The other form would be if you're self-employed. If you're self-employed, you are actually able to make a personal deduction, but indeed claim a tax deduction on that contribution right up to the cap of $25,000. So they are more the common before tax contributions.

The after-tax contributions include something called a non-concessional contribution, and that indeed has its own cap. So you can contribute – if you're aged 65 or below, you can actually contribute up to $150,000 per year as an after-tax contribution, or indeed you can bring forward three years’ worth of contributions and make a one-off one contribution of $450,000. Effectively that goes into the super fund tax free, and ideally it can come out tax free as well. So it's a really smart way to boost your retirement savings and transfer your assets from a taxable environment, your marginal tax rate, into a low-outbound tax rate through super.

You can make that contribution through cash, but indeed you can also make that contribution by using other investment security, such as listed shares. So you can effectively in specie transfer some shares into superannuation as after-tax contribution. That will cause a capital trigger event, which may or may not include tax. But eventually once it goes into the environment, it's certainly efficient from that point of view.

Other types of contributions include – that are after-tax include a co-contribution, where the government will provide an additional contribution on behalf of the superannuant, if they are a low income earner. So there are a variety of different methods people can boost their retirement savings.

St Anne: What about tax deductions?
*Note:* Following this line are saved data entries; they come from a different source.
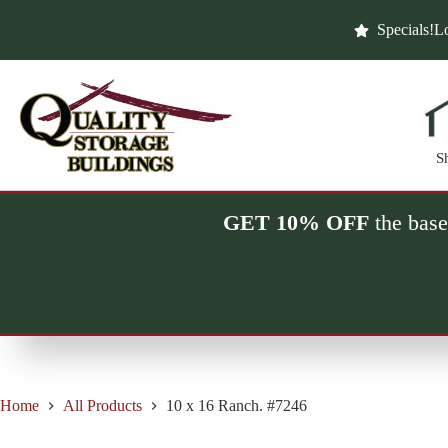
Skip
to
Specials!
Lo
content
S
GET 10% OFF
the base
Home
All Products
10 x 16 Ranch. #7246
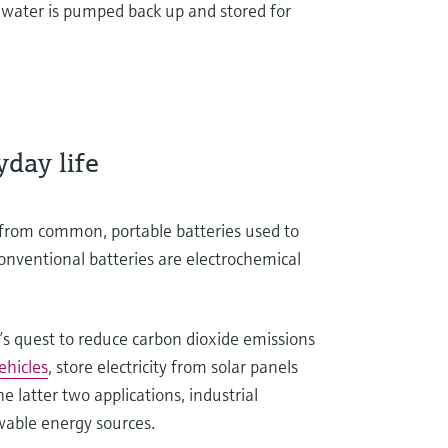
e water is pumped back up and stored for
ryday life
, from common, portable batteries used to
Conventional batteries are electrochemical
’s quest to reduce carbon dioxide emissions
vehicles
, store electricity from solar panels
he latter two applications, industrial
ewable energy sources.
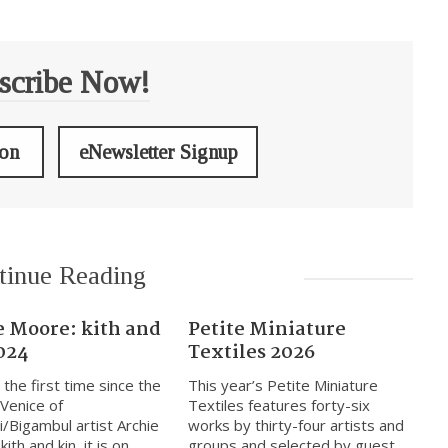
scribe Now!
ion
eNewsletter Signup
tinue Reading
e Moore: kith and
Petite Miniature
024
Textiles 2026
 the first time since the
This year’s Petite Miniature
 Venice of
Textiles features forty-six
i/Bigambul artist Archie
works by thirty-four artists and
ith and kin, it is on
groups and selected by guest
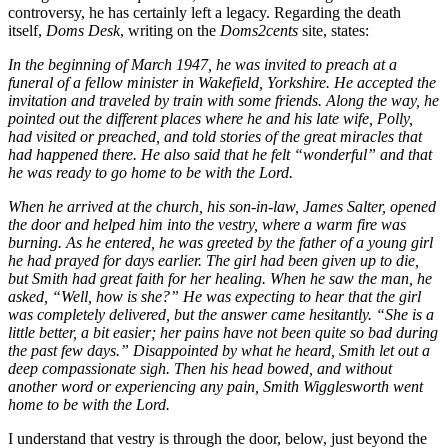
controversy, he has certainly left a legacy. Regarding the death
itself,
Doms Desk
, writing on the
Doms2cents
site, states:
In the beginning of March 1947, he was invited to preach at a
funeral of a fellow minister in Wakefield, Yorkshire. He accepted the
invitation and traveled by train with some friends. Along the way, he
pointed out the different places where he and his late wife, Polly,
had visited or preached, and told stories of the great miracles that
had happened there. He also said that he felt “wonderful” and that
he was ready to go home to be with the Lord.
When he arrived at the church, his son-in-law, James Salter, opened
the door and helped him into the vestry, where a warm fire was
burning. As he entered, he was greeted by the father of a young girl
he had prayed for days earlier. The girl had been given up to die,
but Smith had great faith for her healing. When he saw the man, he
asked, “Well, how is she?” He was expecting to hear that the girl
was completely delivered, but the answer came hesitantly. “She is a
little better, a bit easier; her pains have not been quite so bad during
the past few days.” Disappointed by what he heard, Smith let out a
deep compassionate sigh. Then his head bowed, and without
another word or experiencing any pain, Smith Wigglesworth went
home to be with the Lord.
I understand that vestry is through the door, below, just beyond the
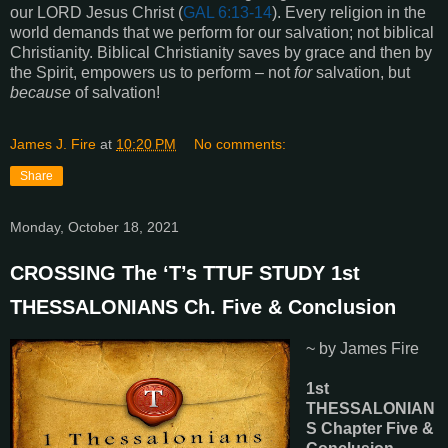
our LORD Jesus Christ (
GAL 6:13-14
). Every religion in the
world demands that we perform for our salvation; not biblical
Christianity. Biblical Christianity saves by grace and then by
the Spirit, empowers us to perform – not
for
salvation, but
because
of salvation!
James J. Fire
at
10:20 PM
No comments:
Share
Monday, October 18, 2021
CROSSING The ‘T’s TTUF STUDY 1st
THESSALONIANS Ch. Five & Conclusion
~ by James Fire
1st
THESSALONIAN
S Chapter Five &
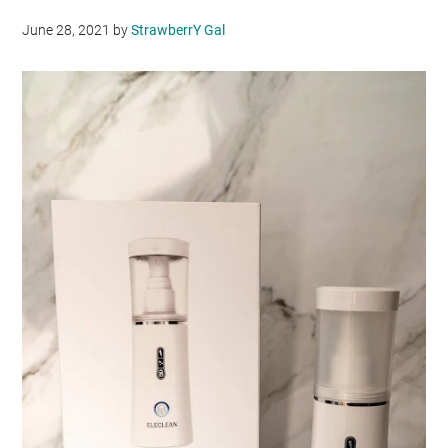
June 28, 2021
by
StrawberrY Gal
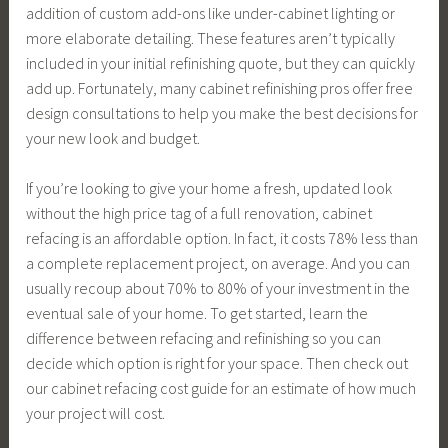
addition of custom add-ons like under-cabinet lighting or
more elaborate detailing. These features aren’t typically
included in your initial refinishing quote, but they can quickly
add up. Fortunately, many cabinet refinishing pros offer free
design consultations to help you make the best decisions for
your new look and budget.
If you’re looking to give your home a fresh, updated look
without the high price tag of a full renovation, cabinet
refacing is an affordable option. In fact, it costs 78% less than
a complete replacement project, on average. And you can
usually recoup about 70% to 80% of your investment in the
eventual sale of your home. To get started, learn the
difference between refacing and refinishing so you can
decide which option is right for your space. Then check out
our cabinet refacing cost guide for an estimate of how much
your project will cost.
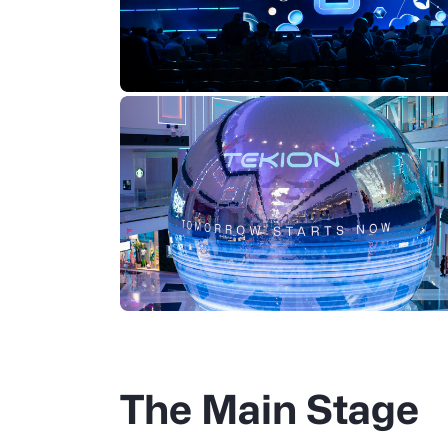
The Main Stage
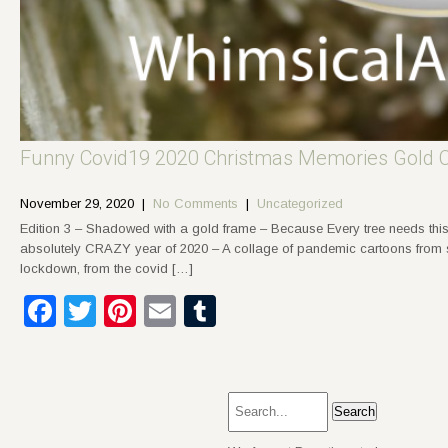
Funny Covid19 2020 Christmas Memories Gold 
November 29, 2020
|
No Comments
|
Uncategorized
Edition 3 – Shadowed with a gold frame – Because Every tree needs this
absolutely CRAZY year of 2020 – A collage of pandemic cartoons from soc
lockdown, from the covid […]
Facebook
Twitter
Pinterest
Email
Tumblr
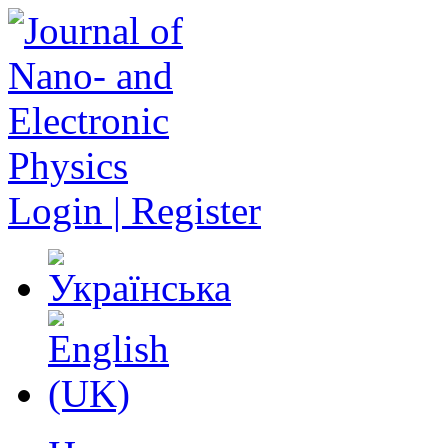
Login | Register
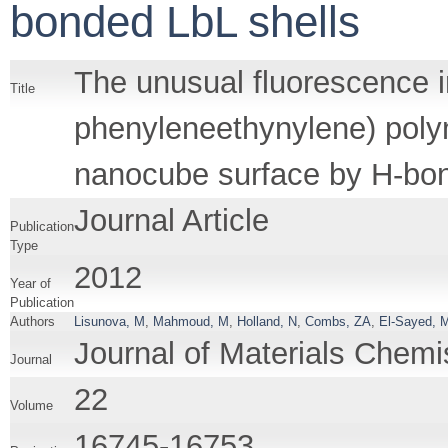
bonded LbL shells
The unusual fluorescence i
Title
phenyleneethynylene) polym
nanocube surface by H-bon
Journal Article
Publication
Type
2012
Year of
Publication
Authors
Lisunova, M
,
Mahmoud, M
,
Holland, N
,
Combs, ZA
,
El-Sayed, 
Journal of Materials Chemi
Journal
22
Volume
16745-16753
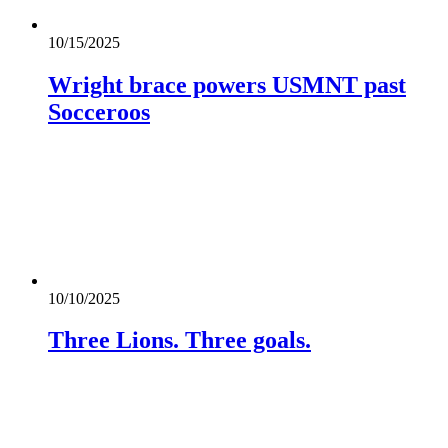
10/15/2025
Wright brace powers USMNT past
Socceroos
10/10/2025
Three Lions. Three goals.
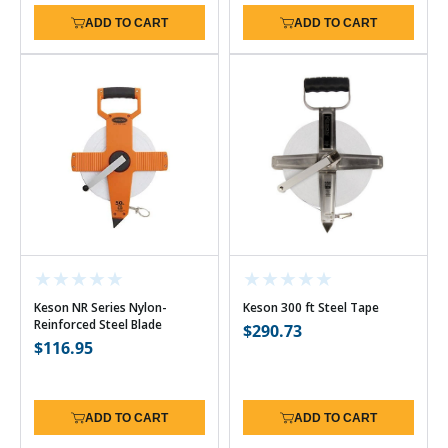
ADD TO CART
ADD TO CART
Keson NR Series Nylon-
Keson 300 ft Steel Tape
Reinforced Steel Blade
Regular
$290.73
Regular
$116.95
price
price
ADD TO CART
ADD TO CART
Can people look at that perhaps in the context of, say, capital gains?

Simon: Yeah indeed. So for an investor that – there are things that – some assets and I’ll use direct shares as an example. So, let’s say, an investor has direct shares in their own name, and then decides to have – make an after-tax contribution into superannuation whilst holding those shares and retaining those equities, that could create a capital gain event.

If that does create a capital gain event, they could – if they are self-employed or if they are an unsupported person, they could actually declare some of that transfer as what we call a concessional contribution or a personal deductible contribution. In turn, offset some of that capital gain, or if not all of it, by declaring some of that transfer as a tax deductible contribution.

St Anne: Finally, David, what about spouses? Do they have a role to play in some tax effective strategies?

Simon: I mean, look, there is two things around spouses. If you’re in a situation where you’ve got a primary income earner and a lower income earner being a spouse member, as long as they are earning a very low income – at up to $13,800, the primary income earner can actually contribute up to $3,000 as an after-tax contribution into their lower income earner spouse, and then actually declare or receive a $540 rebate in their tax return, which is effectively 18 per cent of the spouse contribution.

Another method of using the spouse is, if there is a one member that’s materially close to the age of 60, then the younger one can actually share their contributions or split their contributions to the older one. The benefit of that is that they are closer to 60, meaning that they can access their superannuation earlier than the younger spouse, but also access it tax free as well.

Christine St Anne: David, thanks so much for your super insights today.

David Simon: My pleasure. Thank you.